Data under study:
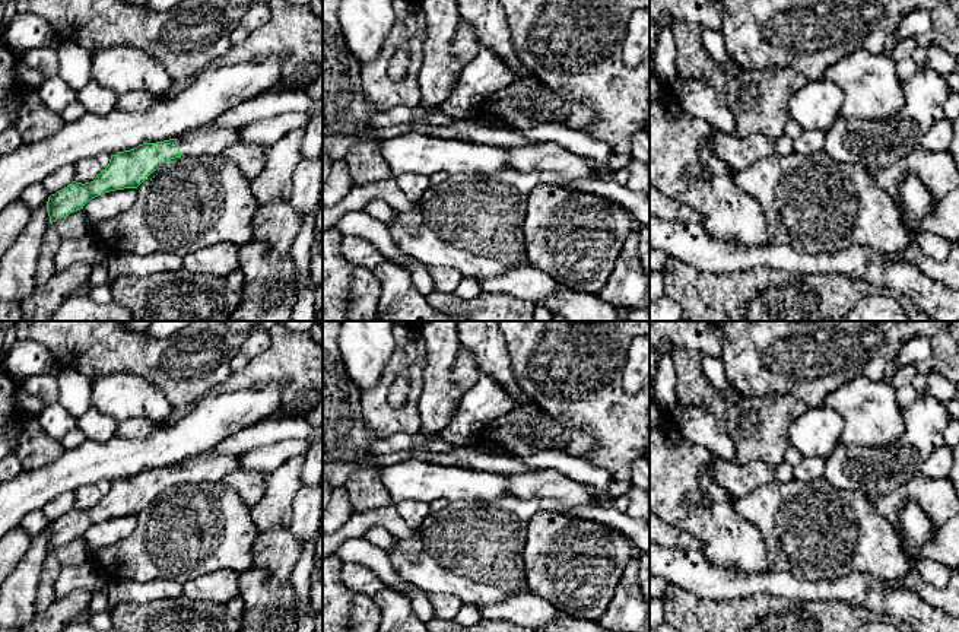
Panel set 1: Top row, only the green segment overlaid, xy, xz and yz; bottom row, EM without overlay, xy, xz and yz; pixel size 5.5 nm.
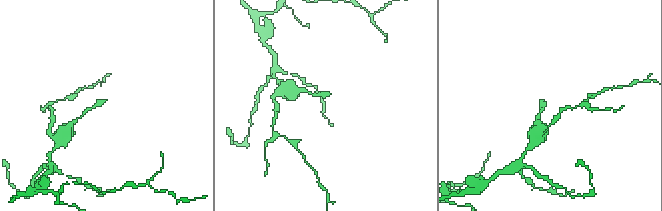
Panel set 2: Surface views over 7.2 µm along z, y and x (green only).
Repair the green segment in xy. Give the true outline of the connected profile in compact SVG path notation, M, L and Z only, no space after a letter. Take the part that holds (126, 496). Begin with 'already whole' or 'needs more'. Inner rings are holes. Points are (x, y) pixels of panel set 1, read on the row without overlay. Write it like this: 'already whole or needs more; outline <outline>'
needs more; outline M204 452L178 466L143 470L111 482L108 493L93 508L85 511L73 508L48 524L50 550L83 536L98 523L115 517L137 515L166 488L181 482L223 482L234 470L239 470L239 455Z

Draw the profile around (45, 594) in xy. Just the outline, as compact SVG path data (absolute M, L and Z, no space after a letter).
M51 552L45 558L45 562L39 574L39 582L38 582L36 597L35 597L36 613L45 612L55 600L54 585L61 568L63 568L61 563Z

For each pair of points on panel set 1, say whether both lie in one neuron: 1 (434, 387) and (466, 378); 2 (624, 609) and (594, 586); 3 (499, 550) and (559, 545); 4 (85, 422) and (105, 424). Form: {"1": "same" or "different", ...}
{"1": "different", "2": "different", "3": "different", "4": "same"}

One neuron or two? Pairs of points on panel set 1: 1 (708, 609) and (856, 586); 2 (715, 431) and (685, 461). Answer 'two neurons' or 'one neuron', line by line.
1: two neurons
2: two neurons

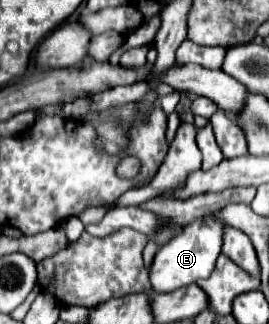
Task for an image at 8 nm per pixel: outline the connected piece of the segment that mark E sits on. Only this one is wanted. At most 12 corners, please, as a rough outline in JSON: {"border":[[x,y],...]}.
{"border":[[193,220],[149,266],[155,292],[209,278],[223,226]]}

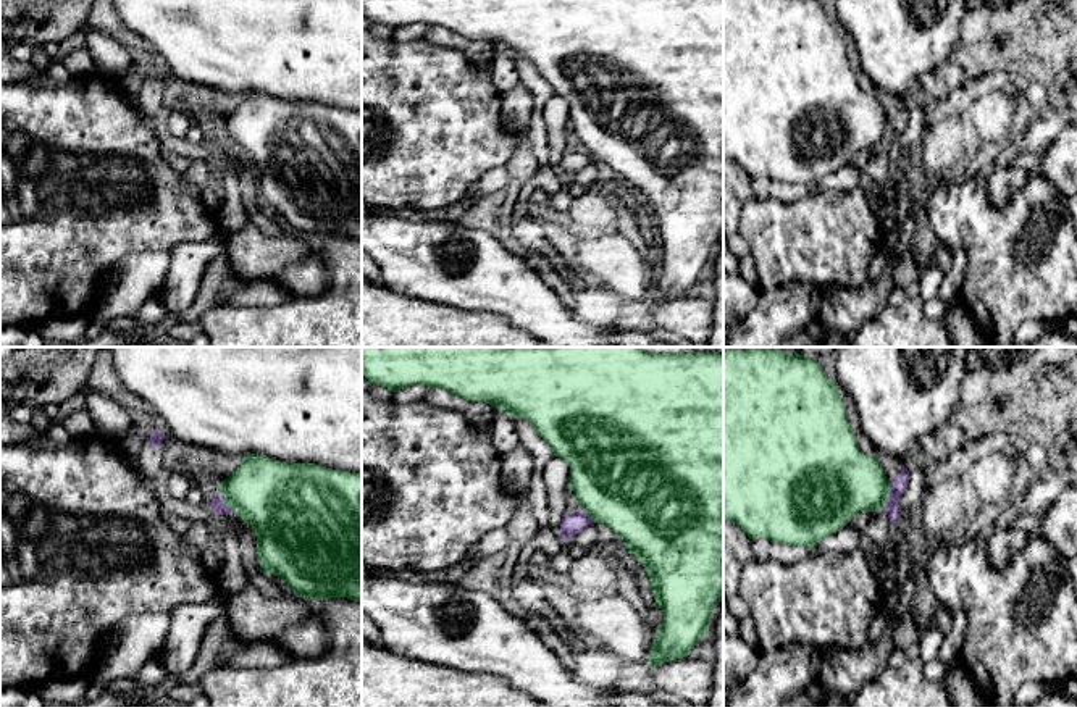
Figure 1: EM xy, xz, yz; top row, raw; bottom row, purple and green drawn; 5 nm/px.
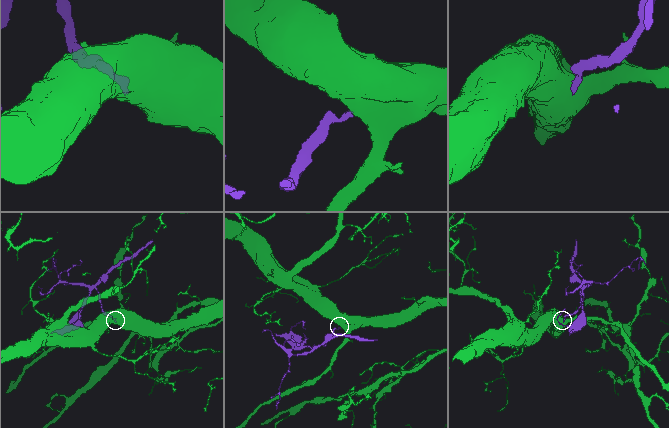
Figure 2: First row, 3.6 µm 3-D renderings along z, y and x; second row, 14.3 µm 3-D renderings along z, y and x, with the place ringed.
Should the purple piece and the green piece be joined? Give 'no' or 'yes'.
no

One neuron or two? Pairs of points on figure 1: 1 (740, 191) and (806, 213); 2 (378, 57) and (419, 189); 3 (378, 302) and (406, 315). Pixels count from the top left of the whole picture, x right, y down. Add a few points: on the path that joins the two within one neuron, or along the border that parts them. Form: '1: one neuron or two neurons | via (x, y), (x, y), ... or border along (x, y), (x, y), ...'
1: two neurons | border along (753, 197), (740, 215)
2: one neuron | via (378, 89), (378, 104), (419, 144), (419, 157)
3: one neuron | via (385, 309), (391, 315), (399, 315)

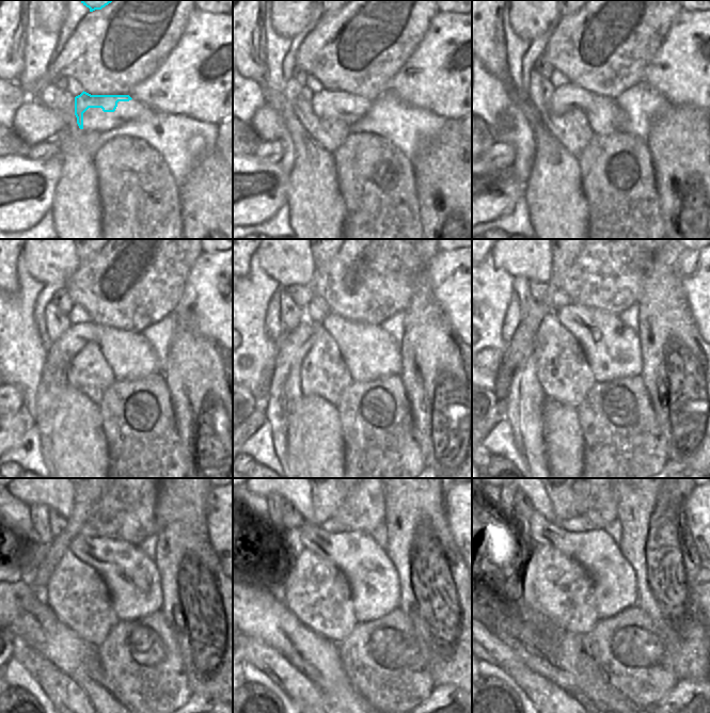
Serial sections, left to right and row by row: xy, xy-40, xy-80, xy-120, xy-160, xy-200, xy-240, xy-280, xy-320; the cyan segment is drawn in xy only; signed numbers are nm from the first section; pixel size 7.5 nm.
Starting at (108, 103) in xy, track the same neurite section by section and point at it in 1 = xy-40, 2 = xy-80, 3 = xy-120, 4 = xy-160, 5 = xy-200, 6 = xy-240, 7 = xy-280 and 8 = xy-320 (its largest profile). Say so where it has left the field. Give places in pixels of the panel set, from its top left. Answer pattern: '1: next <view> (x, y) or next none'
1: next xy-40 (321, 100)
2: next xy-80 (565, 96)
3: next xy-120 (60, 352)
4: next xy-160 (285, 393)
5: next xy-200 (517, 382)
6: next xy-240 (85, 500)
7: next xy-280 (327, 500)
8: next xy-320 (570, 500)

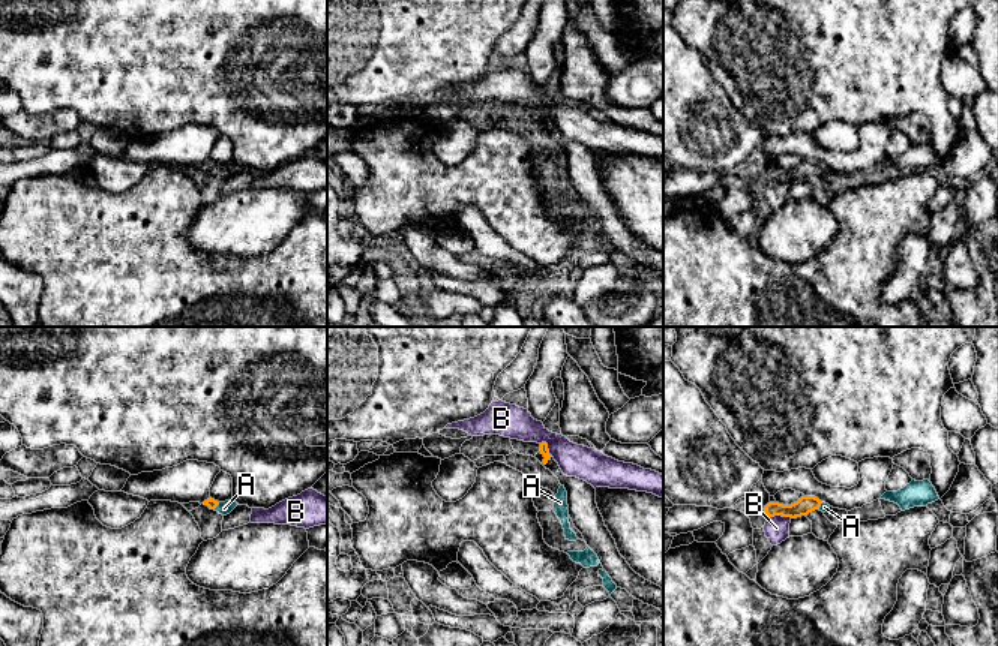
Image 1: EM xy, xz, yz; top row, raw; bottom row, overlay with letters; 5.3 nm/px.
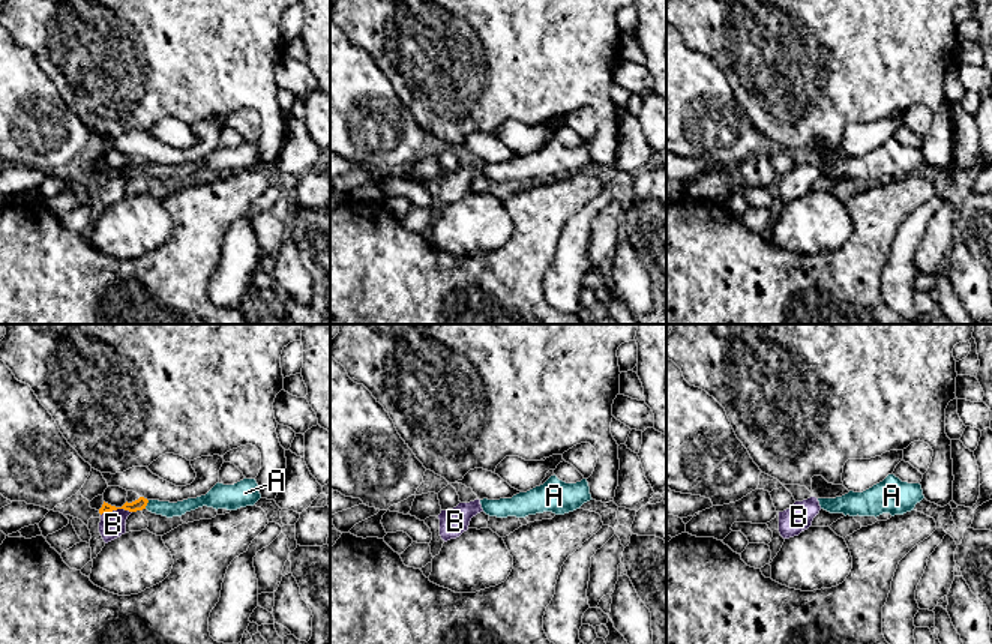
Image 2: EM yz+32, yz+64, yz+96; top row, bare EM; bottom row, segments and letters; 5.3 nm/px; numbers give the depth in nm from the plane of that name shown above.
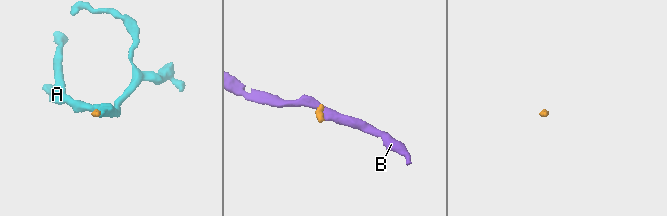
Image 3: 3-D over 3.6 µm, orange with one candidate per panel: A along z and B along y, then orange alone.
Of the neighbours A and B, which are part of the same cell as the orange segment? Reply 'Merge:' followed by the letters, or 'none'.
Merge: A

Task description: Take the lines above starting at the one containing "One neuron or two? Pairs of points on panel" and ending at the one containing "Image 1: EM", and print them again exactly, without pictures.

Reply to the task:
One neuron or two? Pairs of points on panel set 1: 1 (708, 609) and (856, 586); 2 (715, 431) and (685, 461). Answer 'two neurons' or 'one neuron', line by line.
1: two neurons
2: two neurons

Task for an image at 8 nm per pixel: outline the connected piece of the segment that mark E sits on. Only this one is wanted. At most 12 corners, please, as a rough outline in JSON: {"border":[[x,y],...]}.
{"border":[[193,220],[149,266],[155,292],[209,278],[223,226]]}

Figure 1: EM xy, xz, yz; top row, raw; bottom row, purple and green drawn; 5 nm/px.
Figure 2: First row, 3.6 µm 3-D renderings along z, y and x; second row, 14.3 µm 3-D renderings along z, y and x, with the place ringed.
Should the purple piece and the green piece be joined? Give 'no' or 'yes'.
no

One neuron or two? Pairs of points on figure 1: 1 (740, 191) and (806, 213); 2 (378, 57) and (419, 189); 3 (378, 302) and (406, 315). Pixels count from the top left of the whole picture, x right, y down. Add a few points: on the path that joins the two within one neuron, or along the border that parts them. Form: '1: one neuron or two neurons | via (x, y), (x, y), ... or border along (x, y), (x, y), ...'
1: two neurons | border along (753, 197), (740, 215)
2: one neuron | via (378, 89), (378, 104), (419, 144), (419, 157)
3: one neuron | via (385, 309), (391, 315), (399, 315)

Serial sections, left to right and row by row: xy, xy-40, xy-80, xy-120, xy-160, xy-200, xy-240, xy-280, xy-320; the cyan segment is drawn in xy only; signed numbers are nm from the first section; pixel size 7.5 nm.
Starting at (108, 103) in xy, track the same neurite section by section and point at it in 1 = xy-40, 2 = xy-80, 3 = xy-120, 4 = xy-160, 5 = xy-200, 6 = xy-240, 7 = xy-280 and 8 = xy-320 (its largest profile). Say so where it has left the field. Give places in pixels of the panel set, from its top left. Answer pattern: '1: next <view> (x, y) or next none'
1: next xy-40 (321, 100)
2: next xy-80 (565, 96)
3: next xy-120 (60, 352)
4: next xy-160 (285, 393)
5: next xy-200 (517, 382)
6: next xy-240 (85, 500)
7: next xy-280 (327, 500)
8: next xy-320 (570, 500)

Image 1: EM xy, xz, yz; top row, raw; bottom row, overlay with letters; 5.3 nm/px.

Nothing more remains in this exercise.